|Number of meetings||8
|Dates of all meetings||3, 10, 17, 24 April, 1, 8, 15 and 22 May 2019
|Location||Vrije Universiteit, De Boelelaan 1105, 1081HV Amsterdam|
|Room||will be announced later (number 1085 at this map)|
Hypothesis testing, for example to test whether a certain drug is better than another one, or to test whether a gene is connected to a disease, is an important and ubiquitous application of statistics. In this course we are interested in the question as to what extent statistical data provides evidence for a given hypothesis. This may seem an innocent question but this is not the case. It so happens that almost all introductory courses in statistics teach methods which are applied to situations for which they were not designed and that the results of the test are given a meaning that they do not have.

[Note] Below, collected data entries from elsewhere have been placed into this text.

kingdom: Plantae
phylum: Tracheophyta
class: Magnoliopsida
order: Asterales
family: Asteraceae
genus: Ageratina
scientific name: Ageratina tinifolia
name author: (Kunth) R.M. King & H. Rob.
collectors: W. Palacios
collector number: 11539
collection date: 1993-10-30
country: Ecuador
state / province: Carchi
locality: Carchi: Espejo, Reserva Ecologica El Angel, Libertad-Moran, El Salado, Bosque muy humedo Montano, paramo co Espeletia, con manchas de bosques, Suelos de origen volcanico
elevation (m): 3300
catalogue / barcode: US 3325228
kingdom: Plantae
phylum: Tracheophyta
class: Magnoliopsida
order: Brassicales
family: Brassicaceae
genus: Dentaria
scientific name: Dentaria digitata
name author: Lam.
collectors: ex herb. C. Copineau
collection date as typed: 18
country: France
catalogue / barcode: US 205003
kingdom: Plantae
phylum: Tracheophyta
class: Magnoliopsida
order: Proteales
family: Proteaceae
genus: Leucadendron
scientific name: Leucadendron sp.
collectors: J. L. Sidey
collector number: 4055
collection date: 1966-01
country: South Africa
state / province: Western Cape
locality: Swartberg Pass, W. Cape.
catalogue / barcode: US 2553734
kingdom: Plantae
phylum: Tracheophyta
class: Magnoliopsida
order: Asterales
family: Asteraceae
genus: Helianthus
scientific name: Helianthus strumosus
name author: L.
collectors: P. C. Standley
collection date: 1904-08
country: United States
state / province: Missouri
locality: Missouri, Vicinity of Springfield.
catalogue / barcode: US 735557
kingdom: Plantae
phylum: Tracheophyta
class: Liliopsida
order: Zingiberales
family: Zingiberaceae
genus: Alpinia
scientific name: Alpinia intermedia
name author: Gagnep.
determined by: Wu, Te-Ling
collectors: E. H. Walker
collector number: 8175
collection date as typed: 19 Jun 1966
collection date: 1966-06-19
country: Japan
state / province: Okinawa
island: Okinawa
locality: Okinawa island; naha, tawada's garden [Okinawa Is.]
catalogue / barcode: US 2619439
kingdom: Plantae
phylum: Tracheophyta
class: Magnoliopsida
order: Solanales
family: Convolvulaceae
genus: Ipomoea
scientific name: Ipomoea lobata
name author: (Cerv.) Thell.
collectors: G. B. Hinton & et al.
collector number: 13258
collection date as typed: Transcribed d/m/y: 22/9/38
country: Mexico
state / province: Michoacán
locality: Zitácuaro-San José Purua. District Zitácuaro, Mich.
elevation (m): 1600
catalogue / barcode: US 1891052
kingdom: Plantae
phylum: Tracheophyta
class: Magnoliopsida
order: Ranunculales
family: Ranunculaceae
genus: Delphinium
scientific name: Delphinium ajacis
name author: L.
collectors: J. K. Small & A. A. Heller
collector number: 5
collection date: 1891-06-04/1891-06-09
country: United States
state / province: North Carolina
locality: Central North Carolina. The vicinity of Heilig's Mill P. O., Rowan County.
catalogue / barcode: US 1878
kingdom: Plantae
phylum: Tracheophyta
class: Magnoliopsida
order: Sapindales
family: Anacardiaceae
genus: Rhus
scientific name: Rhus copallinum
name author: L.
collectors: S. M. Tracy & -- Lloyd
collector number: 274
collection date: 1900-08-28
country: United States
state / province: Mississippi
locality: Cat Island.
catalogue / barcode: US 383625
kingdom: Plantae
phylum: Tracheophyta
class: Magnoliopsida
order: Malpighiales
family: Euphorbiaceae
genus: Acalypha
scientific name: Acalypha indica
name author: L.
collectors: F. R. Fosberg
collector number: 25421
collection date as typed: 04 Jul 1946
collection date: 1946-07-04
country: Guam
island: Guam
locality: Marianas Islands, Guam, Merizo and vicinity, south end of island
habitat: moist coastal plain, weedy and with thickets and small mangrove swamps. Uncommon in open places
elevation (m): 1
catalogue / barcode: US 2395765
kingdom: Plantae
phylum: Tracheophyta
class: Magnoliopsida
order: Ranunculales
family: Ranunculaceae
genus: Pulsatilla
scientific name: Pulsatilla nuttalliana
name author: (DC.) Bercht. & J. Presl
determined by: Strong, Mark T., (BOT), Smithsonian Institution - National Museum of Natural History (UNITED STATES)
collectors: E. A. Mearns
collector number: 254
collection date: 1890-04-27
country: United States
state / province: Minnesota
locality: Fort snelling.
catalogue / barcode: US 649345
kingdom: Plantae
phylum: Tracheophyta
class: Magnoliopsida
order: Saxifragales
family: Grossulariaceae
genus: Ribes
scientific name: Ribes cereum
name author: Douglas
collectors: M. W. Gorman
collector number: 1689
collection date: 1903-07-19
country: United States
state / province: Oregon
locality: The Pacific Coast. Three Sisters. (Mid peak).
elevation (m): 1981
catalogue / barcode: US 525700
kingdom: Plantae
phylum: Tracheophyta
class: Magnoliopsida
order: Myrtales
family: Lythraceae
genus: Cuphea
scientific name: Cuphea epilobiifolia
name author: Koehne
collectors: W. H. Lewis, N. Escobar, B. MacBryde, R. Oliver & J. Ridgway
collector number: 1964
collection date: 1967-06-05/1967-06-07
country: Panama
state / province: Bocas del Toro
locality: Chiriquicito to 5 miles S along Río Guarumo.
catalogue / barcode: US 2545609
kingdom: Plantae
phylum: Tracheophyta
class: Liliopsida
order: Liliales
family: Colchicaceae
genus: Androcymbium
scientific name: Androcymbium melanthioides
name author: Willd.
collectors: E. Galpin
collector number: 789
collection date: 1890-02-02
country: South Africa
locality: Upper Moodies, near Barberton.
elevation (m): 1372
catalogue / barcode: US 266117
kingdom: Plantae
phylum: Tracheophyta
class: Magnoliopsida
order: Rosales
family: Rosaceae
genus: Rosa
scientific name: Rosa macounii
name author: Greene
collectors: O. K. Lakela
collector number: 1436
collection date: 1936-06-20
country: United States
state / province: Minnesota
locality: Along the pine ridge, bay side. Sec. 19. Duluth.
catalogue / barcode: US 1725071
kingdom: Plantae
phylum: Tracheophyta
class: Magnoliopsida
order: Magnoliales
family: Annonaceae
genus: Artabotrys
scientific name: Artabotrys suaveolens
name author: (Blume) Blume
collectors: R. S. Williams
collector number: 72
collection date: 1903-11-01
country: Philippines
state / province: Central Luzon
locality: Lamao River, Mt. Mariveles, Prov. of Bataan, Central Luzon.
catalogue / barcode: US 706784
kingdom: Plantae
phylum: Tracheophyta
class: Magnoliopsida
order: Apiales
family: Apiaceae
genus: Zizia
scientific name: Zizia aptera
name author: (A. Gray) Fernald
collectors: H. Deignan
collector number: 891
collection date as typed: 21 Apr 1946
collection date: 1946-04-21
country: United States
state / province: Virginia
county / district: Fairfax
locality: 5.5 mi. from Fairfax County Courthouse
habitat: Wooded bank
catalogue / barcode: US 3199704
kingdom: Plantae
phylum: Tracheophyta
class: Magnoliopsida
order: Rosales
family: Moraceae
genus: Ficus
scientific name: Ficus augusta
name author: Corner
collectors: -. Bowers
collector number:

Before applying a particular test or technique in statistics, one should ask the question what the purpose of the test or procedure really is. Do you want to see to what extent the data provides evidence for a specific hypothesis? Do you want the data to force a decision between two competing hypotheses? Do you want to see what the data has to say when comparing two or more specific hypotheses? Depending on the goal, the statistical methods may differ greatly. Unfortunately, in current practice, this is very often not well understood, not only by students but also by lecturers. The result is that often statistical techniques are used for purposes for which they were not designed. Here is an example:
Suppose a researcher wants to investigate a certain hypothesis, and he designs an experiment which he repeats a number of times, say 30 times. Typically he will set up the experiment by assuming as so-called null hypothesis that his research hypothesis is not true, hoping to be able to reject that null hypothesis based on the statistical data from the 30 experiments. Suppose it so happens that he cannot reject the negation of his hypothesis with a certain significance level. He sub-sequentially decides to carry out a number of additional experiments in the hope that after, say, 50 experiments, he does reach his goal. Common practice as this may be, it is incorrect in the sense that it is impossible that he will reach his desired conclusion after he did his first analysis after 30 experiments, no matter how long he would continue, and no matter what the additional outcomes would be.
We will explain that when we want to see to what extent the data provides evidence for a certain hypothesis, the only reasonable way to do that is in comparison with another hypothesis, and in this case the so called likelihood ratio measures the relative weight of the evidence of the two hypotheses. This likelihood approach solves most of the misunderstandings and problems, although certain problems will remain.
The course is both foundational, philosophical as well as very practical in nature, with many examples.
After this course the student will have a much better idea about when to apply which statistical method. He/she will be able to draw correct conclusions from the outcome of a statistical procedure. He/she will also be able to set up a correct statistical procedure given a research question.
It is hard to overestimate the relevance of a course like this. Modern sciences depends to a large extent on statistical methods, and as such, a good understanding of such methods and their conclusions is no less than essential. This course helps to improve such understanding.
Students should have followed one introductory course in statistical methods or probability theory.
Written exam and short individual essay/paper.
Integrated lectures and working problems to be solved by the students.
We plan 8 meetings of 3 hours each: 2 hours class, and 1 hour exercises.
The backbone of the material is the excellent book by Richard Royall “Statistical Evidence” (Chapman & Hall 1997), which we essentially discuss completely and which also contains many interesting exercises. During the course we will provide the students with additional material from various disciplines.